● Extract to read:
<<<<

From Here to Eternally is a 1979 studio album from Philly soul vocal group The Spinners, released on Atlantic Records. This album represents their last collaboration with producer Thom Bell and marks a decline in the critical and commercial success of the group.

Recording and release
The Spinners had a series of certified gold albums produced by Thom Bell for Atlantic Records in the 1970s.  By 1977, vocalist Philippé Wynne had left the group for a solo career and to work in the music business, leading to a commercial decline for the group and a pair of less successful albums in 1977, followed by a greatest hits album to buoy their profile. After this album and a few songs on the soundtrack to Bell's film The Fish That Saved Pittsburgh, the group changed their sound to disco and enlisted a different producer for Dancin' and Lovin' later in 1979.

Reception
The editors of AllMusic Guide scored this album three out of five stars, with reviewer Jason Elias opining that this album recovered some quality from their past two studio releases, noting that while it was a commercial failure, "it features a few underrated gems and some good to great production". "If You Wanna Do a Dance (All Night)" was a pick of the week in Billboard, noting that "this is a new direction" for the group with "perfect timing" and noting that they started experimenting with disco on this track. Upon the album release, From Here to Eternally was also spotlit as an album pick, noting that the group's smooth vocals and signature sound are apparent, augmented by Bell's production and collaboration with LeRoy Bell and Casey James.

Track listing
"It's a Natural Affair" (Thom Bell and Tony Bell) – 4:02
"Don't Let the Man Get You" (Casey James and LeRoy M. Bell) – 5:10
"(A) Plain and Simple Love Song" (Frank Hooker and Vinnie Barrett) – 5:21
"Are You Ready for Love" (Casey James, LeRoy M. Bell, and Thom Bell) – 5:20
"I Love the Music" (Casey James and LeRoy M. Bell) – 5:22
"One Man Wonderful Band" (James "Boogaloo" Bolden and Jack Robinson) – 3:04
"If You Wanna Do a Dance (All Night)" (Casey James, LeRoy M. Bell, and Thom Bell) – 7:05
"Once You Fall in Love" (Joseph B. Jefferson and Charles Simmons) – 4:23

Personnel

The Spinners
John Edwards
Henry Fambrough
Billy Henderson
Pervis Jackson
Bobby Smith
Additional musicians (see MFSB)

>>>>

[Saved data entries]
<<<<

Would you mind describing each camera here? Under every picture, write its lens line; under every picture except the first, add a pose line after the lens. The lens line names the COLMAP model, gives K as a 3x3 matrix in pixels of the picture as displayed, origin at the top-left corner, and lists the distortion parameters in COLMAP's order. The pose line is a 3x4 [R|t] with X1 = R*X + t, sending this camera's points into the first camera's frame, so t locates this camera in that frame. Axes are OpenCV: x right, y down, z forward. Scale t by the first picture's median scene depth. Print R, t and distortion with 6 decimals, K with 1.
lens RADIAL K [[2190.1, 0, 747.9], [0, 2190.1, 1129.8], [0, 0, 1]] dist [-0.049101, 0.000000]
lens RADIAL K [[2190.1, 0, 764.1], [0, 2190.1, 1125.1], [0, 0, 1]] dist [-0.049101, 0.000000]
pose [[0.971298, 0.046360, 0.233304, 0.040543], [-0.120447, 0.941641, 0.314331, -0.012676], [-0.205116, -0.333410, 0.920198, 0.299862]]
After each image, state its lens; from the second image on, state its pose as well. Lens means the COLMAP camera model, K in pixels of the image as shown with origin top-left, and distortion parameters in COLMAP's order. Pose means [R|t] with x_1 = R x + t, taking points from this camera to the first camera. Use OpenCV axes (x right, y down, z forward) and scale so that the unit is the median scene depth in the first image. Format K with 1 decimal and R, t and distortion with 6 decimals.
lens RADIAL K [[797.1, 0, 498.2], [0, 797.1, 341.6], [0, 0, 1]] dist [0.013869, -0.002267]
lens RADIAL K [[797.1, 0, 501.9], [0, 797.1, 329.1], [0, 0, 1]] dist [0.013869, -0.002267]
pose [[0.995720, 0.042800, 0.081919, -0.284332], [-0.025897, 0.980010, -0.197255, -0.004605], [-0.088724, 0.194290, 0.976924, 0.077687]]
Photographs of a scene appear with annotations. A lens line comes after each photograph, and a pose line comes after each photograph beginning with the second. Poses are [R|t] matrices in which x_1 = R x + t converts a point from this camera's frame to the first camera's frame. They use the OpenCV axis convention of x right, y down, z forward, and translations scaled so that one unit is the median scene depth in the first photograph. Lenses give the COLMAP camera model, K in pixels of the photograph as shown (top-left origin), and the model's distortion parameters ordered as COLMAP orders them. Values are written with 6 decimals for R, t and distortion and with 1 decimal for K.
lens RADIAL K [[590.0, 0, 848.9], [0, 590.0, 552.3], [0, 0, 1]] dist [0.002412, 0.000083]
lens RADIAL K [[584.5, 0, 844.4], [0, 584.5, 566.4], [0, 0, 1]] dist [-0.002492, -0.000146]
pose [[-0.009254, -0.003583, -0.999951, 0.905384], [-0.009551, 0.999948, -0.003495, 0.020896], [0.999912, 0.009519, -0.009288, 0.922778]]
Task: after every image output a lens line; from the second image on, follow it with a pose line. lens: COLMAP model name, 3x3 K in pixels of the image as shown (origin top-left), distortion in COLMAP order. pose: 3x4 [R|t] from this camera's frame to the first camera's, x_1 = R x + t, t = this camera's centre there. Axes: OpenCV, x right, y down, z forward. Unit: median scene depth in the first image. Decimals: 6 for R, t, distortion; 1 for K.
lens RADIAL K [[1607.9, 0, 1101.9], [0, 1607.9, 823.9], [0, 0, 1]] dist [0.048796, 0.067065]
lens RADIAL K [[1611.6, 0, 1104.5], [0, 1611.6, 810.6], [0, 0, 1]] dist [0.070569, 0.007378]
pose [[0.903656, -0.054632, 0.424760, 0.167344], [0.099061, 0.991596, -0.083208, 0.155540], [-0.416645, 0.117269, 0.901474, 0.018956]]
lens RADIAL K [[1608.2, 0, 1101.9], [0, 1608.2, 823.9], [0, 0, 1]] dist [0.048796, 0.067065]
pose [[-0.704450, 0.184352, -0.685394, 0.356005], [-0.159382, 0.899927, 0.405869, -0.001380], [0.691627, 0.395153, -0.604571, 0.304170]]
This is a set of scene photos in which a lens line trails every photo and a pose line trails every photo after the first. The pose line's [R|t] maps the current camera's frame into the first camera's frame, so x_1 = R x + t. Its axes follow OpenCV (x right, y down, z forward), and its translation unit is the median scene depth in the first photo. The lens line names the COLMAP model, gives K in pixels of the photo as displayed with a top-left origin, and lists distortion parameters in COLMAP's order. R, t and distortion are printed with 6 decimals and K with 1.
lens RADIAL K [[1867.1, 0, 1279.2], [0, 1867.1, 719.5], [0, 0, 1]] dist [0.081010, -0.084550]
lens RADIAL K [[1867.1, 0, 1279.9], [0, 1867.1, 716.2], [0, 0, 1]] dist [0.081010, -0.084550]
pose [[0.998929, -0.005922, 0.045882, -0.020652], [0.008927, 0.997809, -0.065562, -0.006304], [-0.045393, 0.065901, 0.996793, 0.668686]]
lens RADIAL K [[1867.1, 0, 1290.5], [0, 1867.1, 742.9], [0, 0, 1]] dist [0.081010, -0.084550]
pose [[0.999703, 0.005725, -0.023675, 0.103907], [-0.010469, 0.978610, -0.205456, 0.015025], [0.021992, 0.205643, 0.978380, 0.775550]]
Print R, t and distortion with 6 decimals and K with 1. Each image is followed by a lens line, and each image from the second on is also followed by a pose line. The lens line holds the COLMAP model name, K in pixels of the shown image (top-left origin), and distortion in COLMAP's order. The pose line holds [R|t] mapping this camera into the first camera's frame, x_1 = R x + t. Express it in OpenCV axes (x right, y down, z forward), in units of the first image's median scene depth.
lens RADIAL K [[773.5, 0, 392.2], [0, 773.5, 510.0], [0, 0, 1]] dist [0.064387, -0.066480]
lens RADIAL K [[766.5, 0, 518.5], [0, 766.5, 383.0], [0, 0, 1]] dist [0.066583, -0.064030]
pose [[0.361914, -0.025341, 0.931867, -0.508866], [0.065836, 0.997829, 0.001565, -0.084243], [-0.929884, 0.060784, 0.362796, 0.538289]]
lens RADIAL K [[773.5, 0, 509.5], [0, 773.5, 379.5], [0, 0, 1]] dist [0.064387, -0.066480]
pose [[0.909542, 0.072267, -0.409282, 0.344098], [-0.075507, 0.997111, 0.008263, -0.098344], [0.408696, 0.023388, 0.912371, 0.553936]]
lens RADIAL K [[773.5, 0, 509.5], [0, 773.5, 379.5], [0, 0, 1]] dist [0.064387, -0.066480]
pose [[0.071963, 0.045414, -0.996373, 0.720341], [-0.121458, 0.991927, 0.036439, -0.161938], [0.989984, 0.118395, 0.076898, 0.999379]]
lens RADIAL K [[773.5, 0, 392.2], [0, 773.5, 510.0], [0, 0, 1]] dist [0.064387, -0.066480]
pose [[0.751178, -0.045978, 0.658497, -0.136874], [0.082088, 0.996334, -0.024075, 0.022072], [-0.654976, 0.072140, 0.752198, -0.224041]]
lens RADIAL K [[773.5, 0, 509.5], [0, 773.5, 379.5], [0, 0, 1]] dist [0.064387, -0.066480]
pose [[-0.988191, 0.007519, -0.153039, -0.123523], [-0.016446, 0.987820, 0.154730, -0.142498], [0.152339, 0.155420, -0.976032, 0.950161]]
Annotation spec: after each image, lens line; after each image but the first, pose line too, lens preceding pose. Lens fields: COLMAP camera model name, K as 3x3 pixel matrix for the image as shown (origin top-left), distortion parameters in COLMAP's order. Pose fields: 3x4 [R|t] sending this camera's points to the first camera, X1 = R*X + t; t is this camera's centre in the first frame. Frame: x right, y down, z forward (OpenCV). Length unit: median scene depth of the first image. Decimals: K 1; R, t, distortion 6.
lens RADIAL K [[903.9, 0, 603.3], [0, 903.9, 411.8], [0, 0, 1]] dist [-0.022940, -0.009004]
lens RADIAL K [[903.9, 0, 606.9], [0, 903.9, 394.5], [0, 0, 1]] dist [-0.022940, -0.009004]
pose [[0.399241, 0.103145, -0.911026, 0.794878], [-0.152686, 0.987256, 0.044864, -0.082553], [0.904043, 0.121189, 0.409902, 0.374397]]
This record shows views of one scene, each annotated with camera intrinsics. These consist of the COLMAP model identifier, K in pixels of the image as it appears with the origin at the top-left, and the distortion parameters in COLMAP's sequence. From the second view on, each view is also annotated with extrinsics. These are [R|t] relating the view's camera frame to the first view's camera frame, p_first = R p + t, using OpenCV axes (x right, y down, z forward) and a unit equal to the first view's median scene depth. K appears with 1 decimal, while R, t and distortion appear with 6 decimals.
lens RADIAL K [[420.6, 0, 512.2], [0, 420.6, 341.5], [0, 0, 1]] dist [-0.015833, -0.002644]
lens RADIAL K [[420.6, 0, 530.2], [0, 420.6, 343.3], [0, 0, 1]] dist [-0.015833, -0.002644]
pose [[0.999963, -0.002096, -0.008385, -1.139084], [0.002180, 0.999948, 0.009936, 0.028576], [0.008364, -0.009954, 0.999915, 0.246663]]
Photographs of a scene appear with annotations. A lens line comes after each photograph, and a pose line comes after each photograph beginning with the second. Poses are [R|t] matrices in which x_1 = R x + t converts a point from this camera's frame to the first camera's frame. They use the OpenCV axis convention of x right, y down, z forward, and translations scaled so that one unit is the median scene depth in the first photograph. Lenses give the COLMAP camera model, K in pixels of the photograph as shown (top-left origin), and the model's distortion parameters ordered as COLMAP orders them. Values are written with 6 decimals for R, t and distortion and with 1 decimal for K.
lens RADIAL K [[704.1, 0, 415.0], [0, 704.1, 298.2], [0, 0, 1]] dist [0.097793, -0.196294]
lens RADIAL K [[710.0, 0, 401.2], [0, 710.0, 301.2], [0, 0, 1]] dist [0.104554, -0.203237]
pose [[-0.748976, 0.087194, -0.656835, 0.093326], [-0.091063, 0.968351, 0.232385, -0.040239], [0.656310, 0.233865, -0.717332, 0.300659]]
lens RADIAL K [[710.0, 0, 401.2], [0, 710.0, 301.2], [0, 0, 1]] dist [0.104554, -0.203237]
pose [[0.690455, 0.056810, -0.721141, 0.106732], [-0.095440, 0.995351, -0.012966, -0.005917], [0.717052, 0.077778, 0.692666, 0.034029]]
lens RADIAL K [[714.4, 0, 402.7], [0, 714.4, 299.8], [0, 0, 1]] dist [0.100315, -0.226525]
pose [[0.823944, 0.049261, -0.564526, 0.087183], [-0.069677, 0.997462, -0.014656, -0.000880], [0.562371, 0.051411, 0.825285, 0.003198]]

>>>>

● Problems to solve:
(1) According to the album article, how many stars did the editors of AllMusic Guide give From Here to Eternally?
(2) Reproduce the album article word for word, beginning at the words "From Here to Eternally is" and stopping after "of the group.".

● Exercise responses:
(1) Three out of five stars.

(2)
From Here to Eternally is a 1979 studio album from Philly soul vocal group The Spinners, released on Atlantic Records. This album represents their last collaboration with producer Thom Bell and marks a decline in the critical and commercial success of the group.